Gloria Orduna O'Quinn had a very special mission when she recently came to Omaha from Los Angeles for her family reunion. Because that mission related to her late father, Assistant Los Angeles Fire Chief Paul Antonio Orduna, it touched her heart.
Orduna died in October 2012, leaving behind a powerful legacy. His daughter wants people to know how his strength, integrity, perseverance and loyalty touched many lives.
O'Quinn has worked passionately to preserve this legacy. She put together a memory book detailing her father's career and presented it to Anthony Gaines, president of the African American Firefighters Museum at 2028 Lake St. The museum received it as an extraordinary gift.
Orduna was an Omaha firefighter from 1952 to 1957 at Station 14 near 22nd and Lake Streets when he decided to move his family to L.A.
When he applied for a job as a firefighter in his new city, he passed the objective written test but was told he flunked the subjective oral exam given by a fire chief who was known for his racist views.
The Los Angeles Fire Department was going through many changes during that time. After pressure from the NAACP and African-American firefighters, the department was ordered to integrate.
Orduna reapplied, got a fair test and was hired. He integrated a fire station and was told to bring his own pots and pans so he could cook his own food, eat after everyone finished eating. He also slept in separate quarters. It was a lonely and silent existence at the fire station, but he persevered, holding his head high and rising above the bigotry.
In a series of promotions that began in 1974, Orduna eventually became a battalion chief. He then returned to school and got a bachelor's degree in management to prepare himself for further promotions.
In 1986, Orduna became the first African-American assistant fire chief in the history of the Los Angeles Fire Department. He didn't rest on his laurels, however. He was determined to make a difference. He created programs to increase cultural awareness among firefighters and advised many fire chiefs on how to improve the department's racial balance. He headed a new division that oversaw training and recruitment.
He was widely known for his accessibility and his passion for assisting younger firefighters as they attempted to move up through the ranks. It was very important to him to help others as he became successful.
His memory book is filled with stories about a man of honor who achieved success despite roadblocks. It spoke of how he managed to ignore the taunts and humiliation early in his career, while demonstrating the love and integrity in his heart. It told how he reached out to help others and managed to elude bitterness. The memory book includes many newspaper and magazine articles that told his story.
That story wouldn't surprise anyone who knows of the Orduna family. Paul was the youngest of four brothers and two sisters.
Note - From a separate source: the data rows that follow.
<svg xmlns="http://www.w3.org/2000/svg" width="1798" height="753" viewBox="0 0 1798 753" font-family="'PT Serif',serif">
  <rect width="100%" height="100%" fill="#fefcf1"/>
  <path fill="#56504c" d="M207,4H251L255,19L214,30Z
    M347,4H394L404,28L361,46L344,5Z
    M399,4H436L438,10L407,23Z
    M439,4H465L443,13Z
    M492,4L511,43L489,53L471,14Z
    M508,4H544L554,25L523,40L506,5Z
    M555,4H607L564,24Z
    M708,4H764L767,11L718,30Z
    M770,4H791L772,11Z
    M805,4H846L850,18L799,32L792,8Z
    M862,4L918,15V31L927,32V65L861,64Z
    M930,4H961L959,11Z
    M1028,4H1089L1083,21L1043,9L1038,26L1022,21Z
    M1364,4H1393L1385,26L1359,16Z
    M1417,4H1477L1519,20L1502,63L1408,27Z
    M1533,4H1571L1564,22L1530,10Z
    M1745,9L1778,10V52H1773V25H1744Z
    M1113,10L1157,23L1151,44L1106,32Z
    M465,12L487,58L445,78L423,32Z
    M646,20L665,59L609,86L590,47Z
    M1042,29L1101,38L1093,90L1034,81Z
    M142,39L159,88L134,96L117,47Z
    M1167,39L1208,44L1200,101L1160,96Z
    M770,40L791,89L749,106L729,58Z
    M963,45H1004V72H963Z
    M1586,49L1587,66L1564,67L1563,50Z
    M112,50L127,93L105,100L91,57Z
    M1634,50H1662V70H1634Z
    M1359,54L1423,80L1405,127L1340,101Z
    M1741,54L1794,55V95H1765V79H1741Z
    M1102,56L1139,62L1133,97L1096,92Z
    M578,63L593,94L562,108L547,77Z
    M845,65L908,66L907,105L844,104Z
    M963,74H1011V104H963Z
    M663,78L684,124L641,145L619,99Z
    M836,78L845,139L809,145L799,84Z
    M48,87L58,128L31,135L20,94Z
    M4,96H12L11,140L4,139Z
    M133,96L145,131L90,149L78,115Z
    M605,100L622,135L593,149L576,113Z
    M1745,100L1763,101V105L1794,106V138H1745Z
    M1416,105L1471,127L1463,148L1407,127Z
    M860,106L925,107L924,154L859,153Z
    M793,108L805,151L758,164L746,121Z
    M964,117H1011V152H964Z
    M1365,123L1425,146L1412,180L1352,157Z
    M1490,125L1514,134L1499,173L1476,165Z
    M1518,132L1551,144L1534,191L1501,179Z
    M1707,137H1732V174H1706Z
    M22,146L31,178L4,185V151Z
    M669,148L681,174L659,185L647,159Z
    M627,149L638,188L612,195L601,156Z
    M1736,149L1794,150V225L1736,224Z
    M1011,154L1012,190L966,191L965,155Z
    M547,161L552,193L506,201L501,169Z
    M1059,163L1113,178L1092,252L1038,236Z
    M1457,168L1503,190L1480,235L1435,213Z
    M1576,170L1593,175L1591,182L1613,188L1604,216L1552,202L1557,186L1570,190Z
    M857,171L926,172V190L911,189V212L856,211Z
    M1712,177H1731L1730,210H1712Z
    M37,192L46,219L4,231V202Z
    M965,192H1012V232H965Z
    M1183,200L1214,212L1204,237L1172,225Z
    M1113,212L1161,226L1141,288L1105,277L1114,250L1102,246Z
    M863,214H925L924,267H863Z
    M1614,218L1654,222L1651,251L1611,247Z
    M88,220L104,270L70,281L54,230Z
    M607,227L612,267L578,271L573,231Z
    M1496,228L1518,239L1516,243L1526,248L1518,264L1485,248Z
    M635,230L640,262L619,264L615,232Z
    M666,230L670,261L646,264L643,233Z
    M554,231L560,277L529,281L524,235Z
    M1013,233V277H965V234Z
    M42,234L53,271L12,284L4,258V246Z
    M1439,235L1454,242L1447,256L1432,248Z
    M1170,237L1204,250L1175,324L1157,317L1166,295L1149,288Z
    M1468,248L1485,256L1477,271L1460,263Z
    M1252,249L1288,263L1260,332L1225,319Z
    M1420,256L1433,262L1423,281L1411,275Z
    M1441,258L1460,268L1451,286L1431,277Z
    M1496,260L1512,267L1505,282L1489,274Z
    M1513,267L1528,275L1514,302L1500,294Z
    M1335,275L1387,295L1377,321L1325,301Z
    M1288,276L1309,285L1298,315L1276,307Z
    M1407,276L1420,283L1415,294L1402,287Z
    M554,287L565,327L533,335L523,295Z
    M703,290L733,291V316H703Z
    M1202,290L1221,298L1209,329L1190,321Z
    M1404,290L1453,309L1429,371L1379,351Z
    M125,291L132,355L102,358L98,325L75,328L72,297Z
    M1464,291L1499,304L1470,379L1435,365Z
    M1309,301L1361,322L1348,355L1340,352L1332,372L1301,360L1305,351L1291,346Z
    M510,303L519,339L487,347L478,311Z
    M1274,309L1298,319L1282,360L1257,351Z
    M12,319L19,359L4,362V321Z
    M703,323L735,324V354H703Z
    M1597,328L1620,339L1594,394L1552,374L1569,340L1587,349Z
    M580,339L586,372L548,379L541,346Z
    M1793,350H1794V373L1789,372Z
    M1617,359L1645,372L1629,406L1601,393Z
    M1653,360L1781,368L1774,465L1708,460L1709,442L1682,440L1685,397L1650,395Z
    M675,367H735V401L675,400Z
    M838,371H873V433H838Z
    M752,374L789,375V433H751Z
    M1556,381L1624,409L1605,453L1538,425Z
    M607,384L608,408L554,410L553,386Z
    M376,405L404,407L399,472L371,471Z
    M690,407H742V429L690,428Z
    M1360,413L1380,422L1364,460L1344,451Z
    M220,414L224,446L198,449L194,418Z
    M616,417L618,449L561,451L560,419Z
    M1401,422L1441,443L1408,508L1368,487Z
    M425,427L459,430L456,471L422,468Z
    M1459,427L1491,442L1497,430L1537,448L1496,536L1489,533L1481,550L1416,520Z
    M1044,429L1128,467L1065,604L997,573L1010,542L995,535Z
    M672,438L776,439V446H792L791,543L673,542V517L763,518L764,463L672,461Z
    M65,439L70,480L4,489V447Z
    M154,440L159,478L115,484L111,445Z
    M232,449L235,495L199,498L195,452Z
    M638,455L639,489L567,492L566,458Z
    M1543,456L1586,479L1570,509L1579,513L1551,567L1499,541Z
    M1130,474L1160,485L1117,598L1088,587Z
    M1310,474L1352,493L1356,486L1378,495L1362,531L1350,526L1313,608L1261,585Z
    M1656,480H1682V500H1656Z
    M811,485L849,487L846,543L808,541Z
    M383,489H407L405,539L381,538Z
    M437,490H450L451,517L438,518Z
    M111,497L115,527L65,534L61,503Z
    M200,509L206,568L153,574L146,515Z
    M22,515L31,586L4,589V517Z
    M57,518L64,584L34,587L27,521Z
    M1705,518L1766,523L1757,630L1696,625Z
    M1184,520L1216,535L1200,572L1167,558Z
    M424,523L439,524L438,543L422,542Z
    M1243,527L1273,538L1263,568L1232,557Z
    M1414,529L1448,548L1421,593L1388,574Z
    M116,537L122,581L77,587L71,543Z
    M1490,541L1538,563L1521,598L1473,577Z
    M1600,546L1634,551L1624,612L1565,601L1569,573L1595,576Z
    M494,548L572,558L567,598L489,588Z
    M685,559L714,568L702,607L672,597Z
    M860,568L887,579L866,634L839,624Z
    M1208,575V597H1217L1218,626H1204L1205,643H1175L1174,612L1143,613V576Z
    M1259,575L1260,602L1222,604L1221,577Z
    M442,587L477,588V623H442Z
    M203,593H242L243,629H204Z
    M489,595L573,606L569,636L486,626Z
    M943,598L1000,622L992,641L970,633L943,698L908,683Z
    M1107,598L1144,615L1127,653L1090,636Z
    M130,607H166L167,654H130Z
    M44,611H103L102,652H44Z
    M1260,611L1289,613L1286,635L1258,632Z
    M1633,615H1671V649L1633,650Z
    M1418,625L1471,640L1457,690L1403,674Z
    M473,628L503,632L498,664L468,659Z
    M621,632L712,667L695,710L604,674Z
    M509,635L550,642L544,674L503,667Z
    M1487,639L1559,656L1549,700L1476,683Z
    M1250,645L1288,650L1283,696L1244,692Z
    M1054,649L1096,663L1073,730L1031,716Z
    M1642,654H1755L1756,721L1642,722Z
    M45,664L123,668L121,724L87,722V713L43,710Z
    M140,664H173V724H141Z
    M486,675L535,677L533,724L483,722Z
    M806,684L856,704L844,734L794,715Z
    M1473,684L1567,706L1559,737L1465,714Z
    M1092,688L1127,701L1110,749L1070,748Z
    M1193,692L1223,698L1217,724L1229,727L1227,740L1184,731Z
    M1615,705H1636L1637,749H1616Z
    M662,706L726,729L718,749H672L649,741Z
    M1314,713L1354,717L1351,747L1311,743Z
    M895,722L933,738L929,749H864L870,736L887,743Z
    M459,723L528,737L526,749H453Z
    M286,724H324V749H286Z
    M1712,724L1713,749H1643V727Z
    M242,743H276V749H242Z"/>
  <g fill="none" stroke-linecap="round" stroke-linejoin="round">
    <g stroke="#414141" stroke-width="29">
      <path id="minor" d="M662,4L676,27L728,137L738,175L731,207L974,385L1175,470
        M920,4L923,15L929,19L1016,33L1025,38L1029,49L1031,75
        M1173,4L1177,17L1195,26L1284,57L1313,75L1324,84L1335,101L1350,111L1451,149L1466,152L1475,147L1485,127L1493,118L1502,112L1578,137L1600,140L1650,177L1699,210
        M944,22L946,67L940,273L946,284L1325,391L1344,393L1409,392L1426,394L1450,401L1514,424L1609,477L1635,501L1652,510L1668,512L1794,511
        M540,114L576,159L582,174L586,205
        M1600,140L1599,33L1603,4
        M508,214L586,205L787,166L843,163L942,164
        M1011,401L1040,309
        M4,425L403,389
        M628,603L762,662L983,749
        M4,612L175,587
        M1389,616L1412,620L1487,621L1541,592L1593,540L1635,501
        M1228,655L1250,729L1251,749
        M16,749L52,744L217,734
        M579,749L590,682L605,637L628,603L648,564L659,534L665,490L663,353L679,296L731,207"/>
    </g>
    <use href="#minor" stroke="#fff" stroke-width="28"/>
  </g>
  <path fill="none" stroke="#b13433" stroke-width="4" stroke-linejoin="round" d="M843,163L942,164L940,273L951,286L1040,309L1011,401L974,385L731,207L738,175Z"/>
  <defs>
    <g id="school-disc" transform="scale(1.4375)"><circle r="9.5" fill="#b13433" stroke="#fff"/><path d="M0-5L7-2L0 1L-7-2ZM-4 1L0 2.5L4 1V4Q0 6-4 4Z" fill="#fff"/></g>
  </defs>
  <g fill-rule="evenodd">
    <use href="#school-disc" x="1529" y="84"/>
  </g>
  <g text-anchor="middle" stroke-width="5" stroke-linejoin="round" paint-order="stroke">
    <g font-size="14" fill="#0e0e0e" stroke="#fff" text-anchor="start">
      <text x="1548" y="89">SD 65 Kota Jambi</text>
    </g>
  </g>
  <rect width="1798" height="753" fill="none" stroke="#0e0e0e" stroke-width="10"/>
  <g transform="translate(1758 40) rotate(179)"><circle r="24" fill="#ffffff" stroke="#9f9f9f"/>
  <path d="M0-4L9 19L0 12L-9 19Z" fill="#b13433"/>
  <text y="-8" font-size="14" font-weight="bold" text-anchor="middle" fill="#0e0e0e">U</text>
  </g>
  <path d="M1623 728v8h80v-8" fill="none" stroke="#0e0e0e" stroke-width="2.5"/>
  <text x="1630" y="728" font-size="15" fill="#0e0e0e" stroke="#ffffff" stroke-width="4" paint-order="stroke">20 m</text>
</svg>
Their parents were Henry and Bessie Orduna.
Henry was an interpreter for the Latino community in South Omaha, helping residents with legal issues. Bessie was a devoted housewife and mother, and both parents established strong, principled values in their children.
Paul's siblings included oldest brother Ralph, a Tuskegee airman, and the Rev. John Orduna, an ordained minister. Dorothy Orduna Brantley, the oldest sister, worked for the Omaha Star, the only black weekly newspaper in Nebraska, during its startup. Baby sister Amelia Orduna Donaldson's family owned a beauty supply store. Amelia is the last living member of the original family.
Gloria Orduna O'Quinn is proud of the family and especially proud of her father.
“My dad retired in 1991, after 33 years of service. He had a phenomenal career, and he was a wonderful human being and great dad,” she said.